Limb landmark coordinates

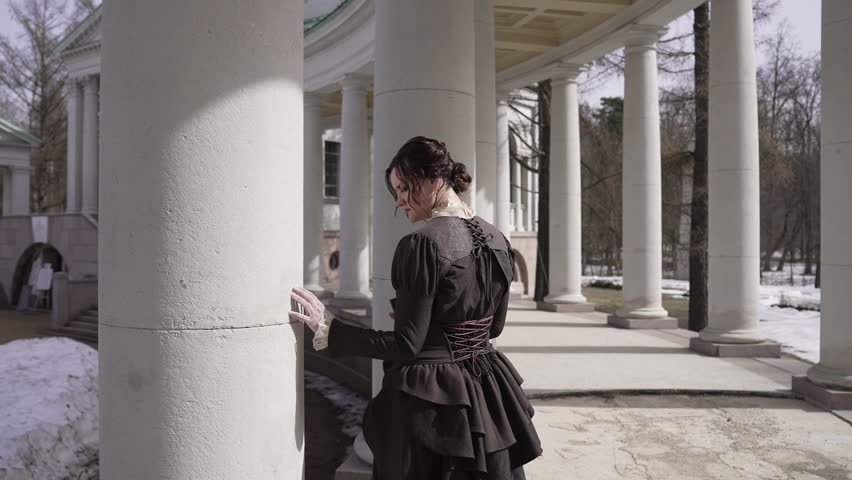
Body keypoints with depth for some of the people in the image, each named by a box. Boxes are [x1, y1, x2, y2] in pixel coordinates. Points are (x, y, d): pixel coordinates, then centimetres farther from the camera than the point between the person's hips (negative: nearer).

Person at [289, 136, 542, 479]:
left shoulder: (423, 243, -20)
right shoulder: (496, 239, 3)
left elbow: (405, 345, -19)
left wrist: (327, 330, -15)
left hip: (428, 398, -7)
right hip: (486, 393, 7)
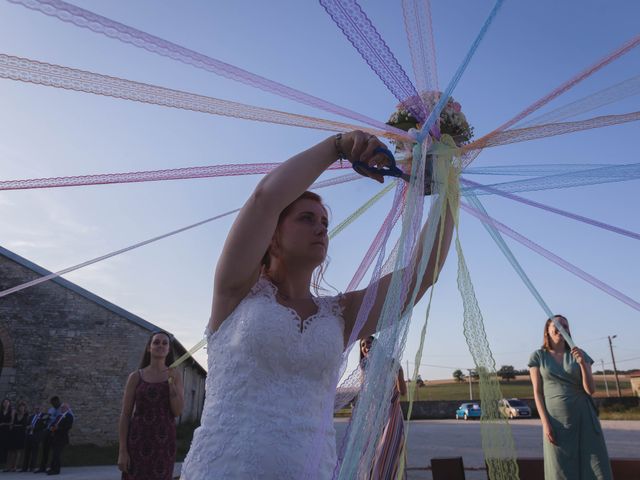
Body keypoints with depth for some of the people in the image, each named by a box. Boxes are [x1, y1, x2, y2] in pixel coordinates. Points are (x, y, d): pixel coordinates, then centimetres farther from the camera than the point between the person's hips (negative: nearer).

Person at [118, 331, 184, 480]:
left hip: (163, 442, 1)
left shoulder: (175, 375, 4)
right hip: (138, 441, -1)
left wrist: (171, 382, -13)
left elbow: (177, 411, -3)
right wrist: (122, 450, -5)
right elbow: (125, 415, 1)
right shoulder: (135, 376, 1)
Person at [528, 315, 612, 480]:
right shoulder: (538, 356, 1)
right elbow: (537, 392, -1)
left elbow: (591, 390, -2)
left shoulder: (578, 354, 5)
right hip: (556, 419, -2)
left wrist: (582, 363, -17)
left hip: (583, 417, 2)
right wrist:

...

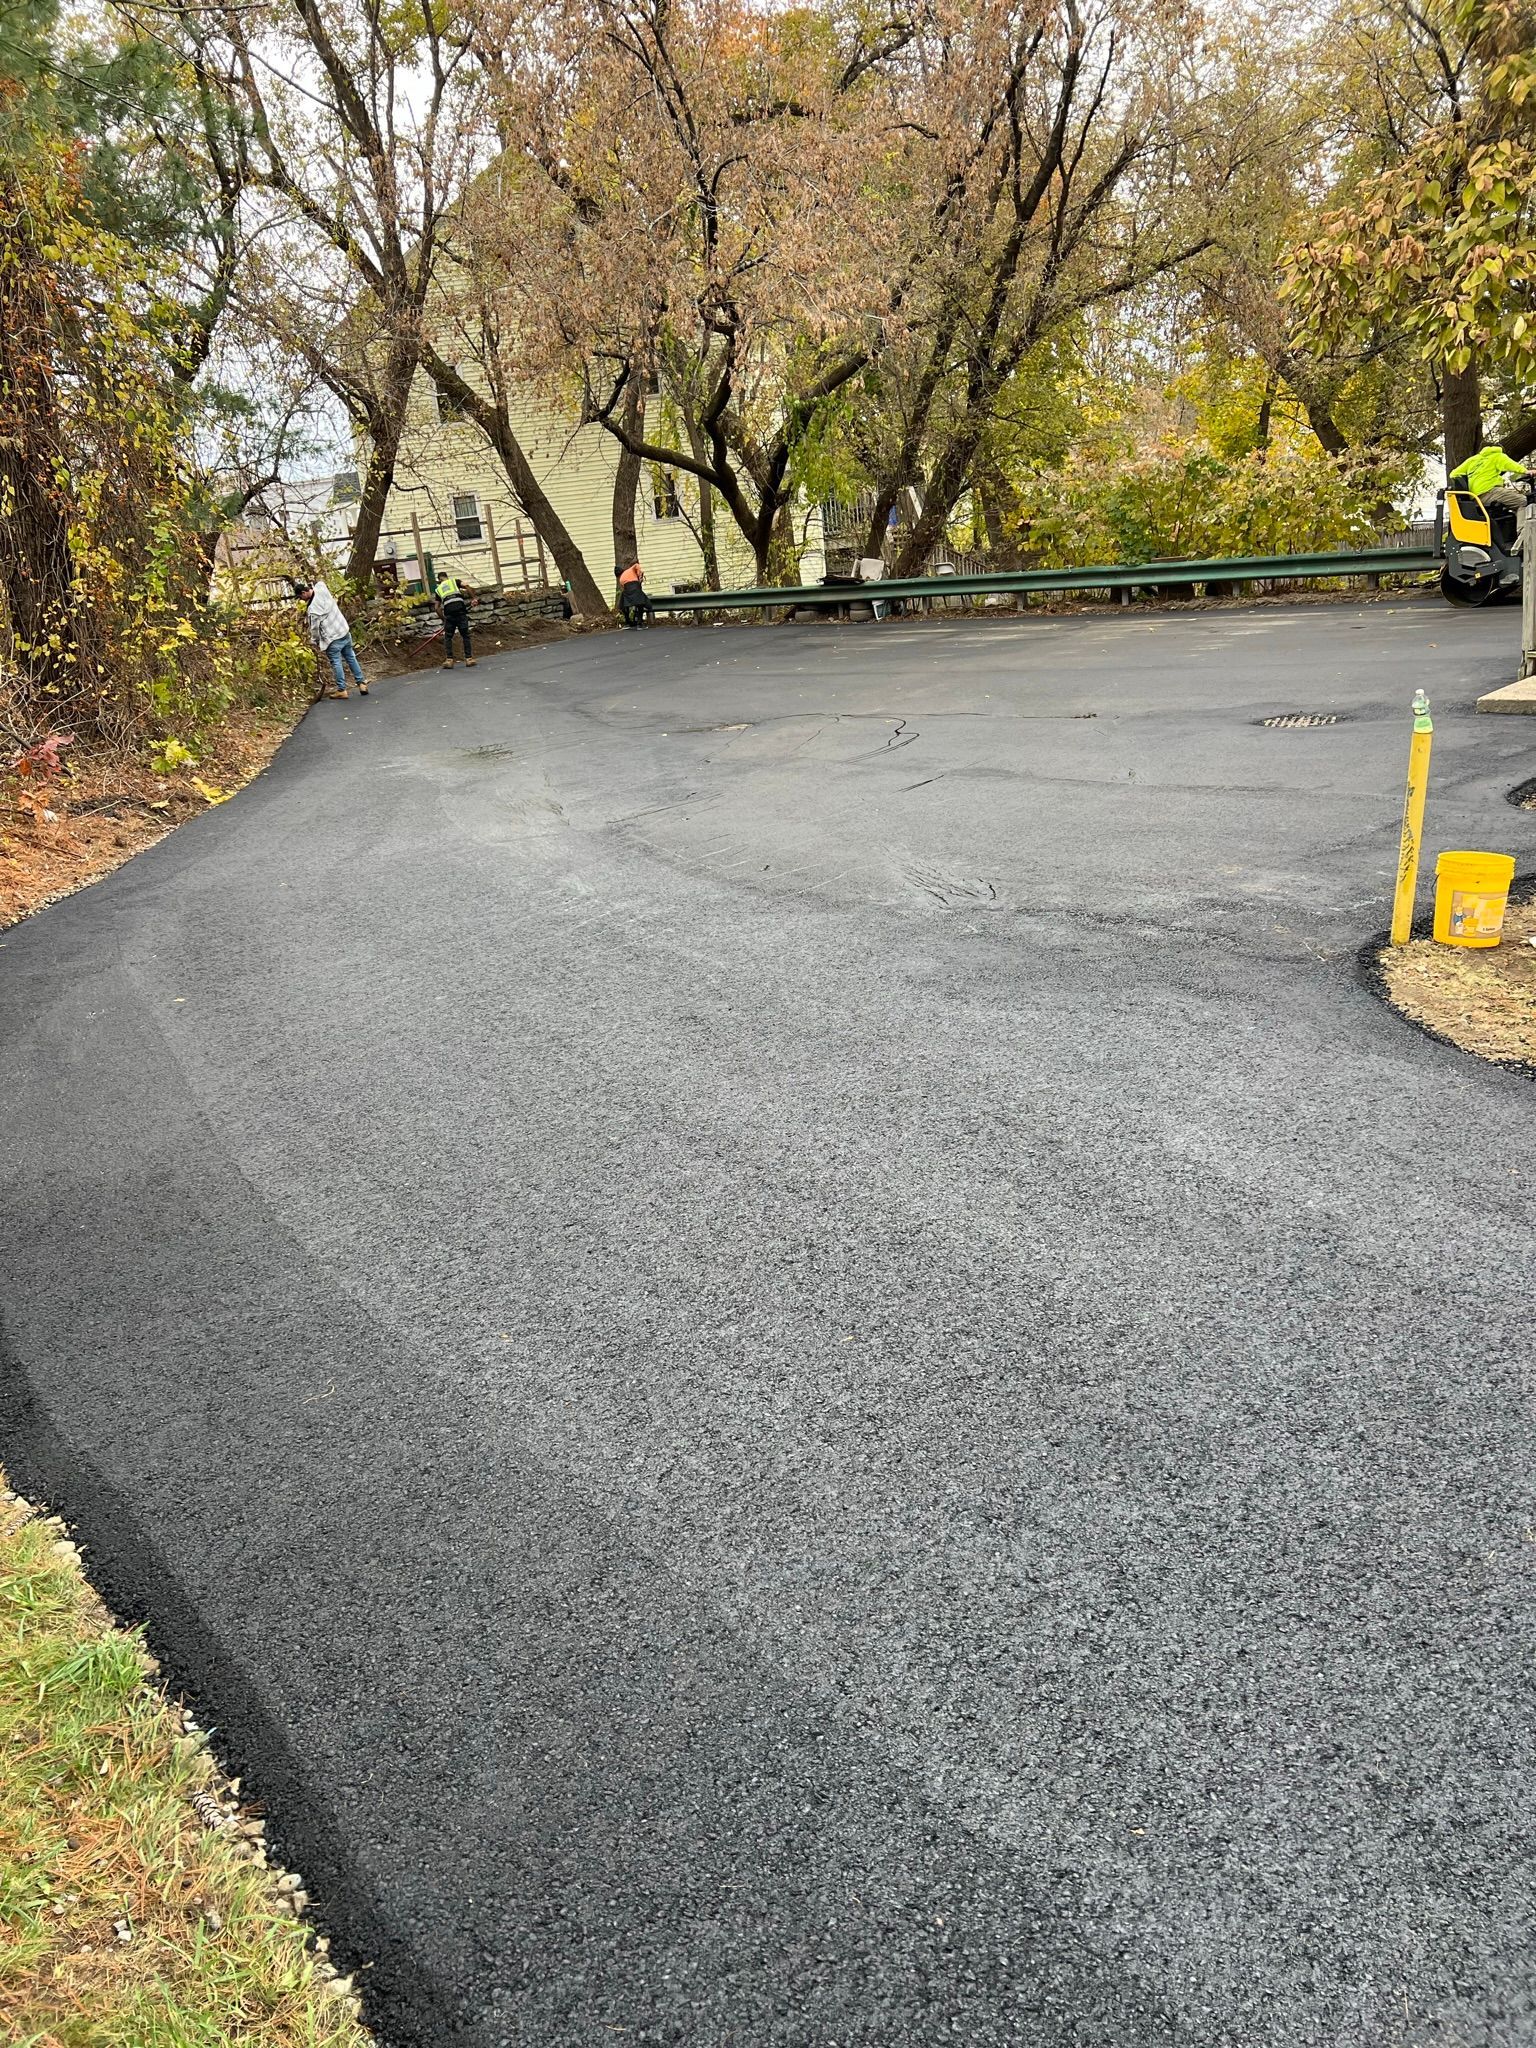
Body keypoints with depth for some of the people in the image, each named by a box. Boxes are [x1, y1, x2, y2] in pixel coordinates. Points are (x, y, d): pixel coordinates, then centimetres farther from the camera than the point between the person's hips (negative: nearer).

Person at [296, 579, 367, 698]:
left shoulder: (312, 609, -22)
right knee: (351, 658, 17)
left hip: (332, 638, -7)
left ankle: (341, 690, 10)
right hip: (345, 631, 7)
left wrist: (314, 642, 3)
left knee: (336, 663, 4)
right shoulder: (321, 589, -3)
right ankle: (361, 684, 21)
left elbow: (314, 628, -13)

* * *

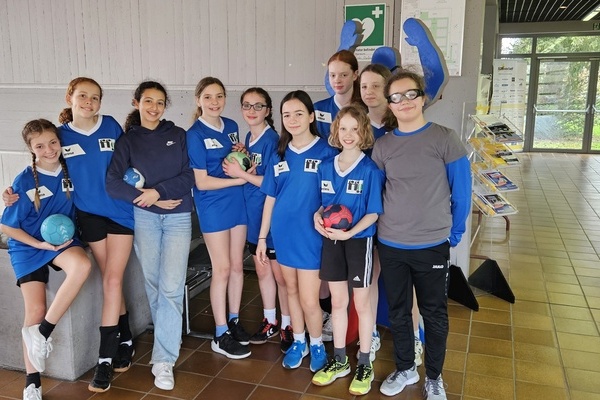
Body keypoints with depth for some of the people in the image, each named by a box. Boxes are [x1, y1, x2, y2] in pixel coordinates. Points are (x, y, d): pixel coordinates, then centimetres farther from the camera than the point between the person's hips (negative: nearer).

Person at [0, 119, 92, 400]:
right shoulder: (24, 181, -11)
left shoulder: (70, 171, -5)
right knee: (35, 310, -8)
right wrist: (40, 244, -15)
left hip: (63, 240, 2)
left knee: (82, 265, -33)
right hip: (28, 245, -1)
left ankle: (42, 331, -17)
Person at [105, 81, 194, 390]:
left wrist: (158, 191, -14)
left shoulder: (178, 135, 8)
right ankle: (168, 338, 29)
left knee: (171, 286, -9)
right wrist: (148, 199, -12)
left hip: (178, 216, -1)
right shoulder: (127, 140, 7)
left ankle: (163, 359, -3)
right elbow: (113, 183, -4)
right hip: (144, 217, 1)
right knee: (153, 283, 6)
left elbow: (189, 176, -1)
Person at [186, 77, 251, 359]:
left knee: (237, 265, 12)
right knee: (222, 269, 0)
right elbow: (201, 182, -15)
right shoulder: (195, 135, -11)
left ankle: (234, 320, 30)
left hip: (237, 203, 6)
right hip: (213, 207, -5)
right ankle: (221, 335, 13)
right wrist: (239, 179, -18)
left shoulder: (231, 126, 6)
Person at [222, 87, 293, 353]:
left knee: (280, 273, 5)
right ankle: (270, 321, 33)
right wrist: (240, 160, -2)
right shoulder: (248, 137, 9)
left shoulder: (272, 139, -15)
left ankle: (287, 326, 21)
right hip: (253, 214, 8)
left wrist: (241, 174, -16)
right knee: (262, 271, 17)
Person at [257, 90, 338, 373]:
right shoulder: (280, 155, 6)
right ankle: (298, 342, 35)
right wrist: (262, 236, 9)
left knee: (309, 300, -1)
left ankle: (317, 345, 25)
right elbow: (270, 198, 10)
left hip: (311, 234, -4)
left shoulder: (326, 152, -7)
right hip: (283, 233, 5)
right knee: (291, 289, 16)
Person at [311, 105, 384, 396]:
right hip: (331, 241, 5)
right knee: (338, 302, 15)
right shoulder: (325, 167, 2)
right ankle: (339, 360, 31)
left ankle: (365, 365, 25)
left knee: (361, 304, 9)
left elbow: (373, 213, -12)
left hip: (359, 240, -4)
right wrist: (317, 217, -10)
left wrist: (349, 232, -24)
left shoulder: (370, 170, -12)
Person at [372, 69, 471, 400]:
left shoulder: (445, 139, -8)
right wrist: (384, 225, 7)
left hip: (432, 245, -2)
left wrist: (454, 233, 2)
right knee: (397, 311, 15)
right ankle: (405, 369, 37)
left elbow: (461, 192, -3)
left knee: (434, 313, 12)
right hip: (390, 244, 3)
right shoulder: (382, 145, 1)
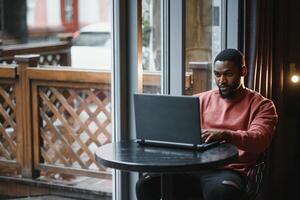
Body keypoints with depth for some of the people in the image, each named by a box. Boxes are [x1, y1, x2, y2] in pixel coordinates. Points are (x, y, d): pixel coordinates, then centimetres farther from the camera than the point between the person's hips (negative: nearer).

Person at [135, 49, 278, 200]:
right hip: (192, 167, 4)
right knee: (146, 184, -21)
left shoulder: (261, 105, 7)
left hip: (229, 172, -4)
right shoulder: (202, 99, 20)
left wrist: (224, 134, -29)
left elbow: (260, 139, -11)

## WORK TASK
Your answer should be the exact lines above from the one containing "left shoulder: (445, 139, -8)" through the one containing "left hip: (229, 172, -4)", with both end lines kept and the pictures removed, please.

## ANSWER
left shoulder: (445, 139, -8)
right wrist: (384, 225, 7)
left hip: (432, 245, -2)
left wrist: (454, 233, 2)
right knee: (397, 311, 15)
right ankle: (405, 369, 37)
left elbow: (461, 192, -3)
left knee: (434, 313, 12)
right hip: (390, 244, 3)
right shoulder: (382, 145, 1)
Body keypoints with depth for some of the people in the image, each named by a box. Boxes are [x1, y1, x2, y2] in pixel coordinates. Points are (x, y, d): pixel coordinates, then centimetres farther from the camera than the point between the person's hips (negative: nearer).

Person at [135, 49, 278, 200]:
right hip: (192, 167, 4)
right knee: (146, 184, -21)
left shoulder: (261, 105, 7)
left hip: (229, 172, -4)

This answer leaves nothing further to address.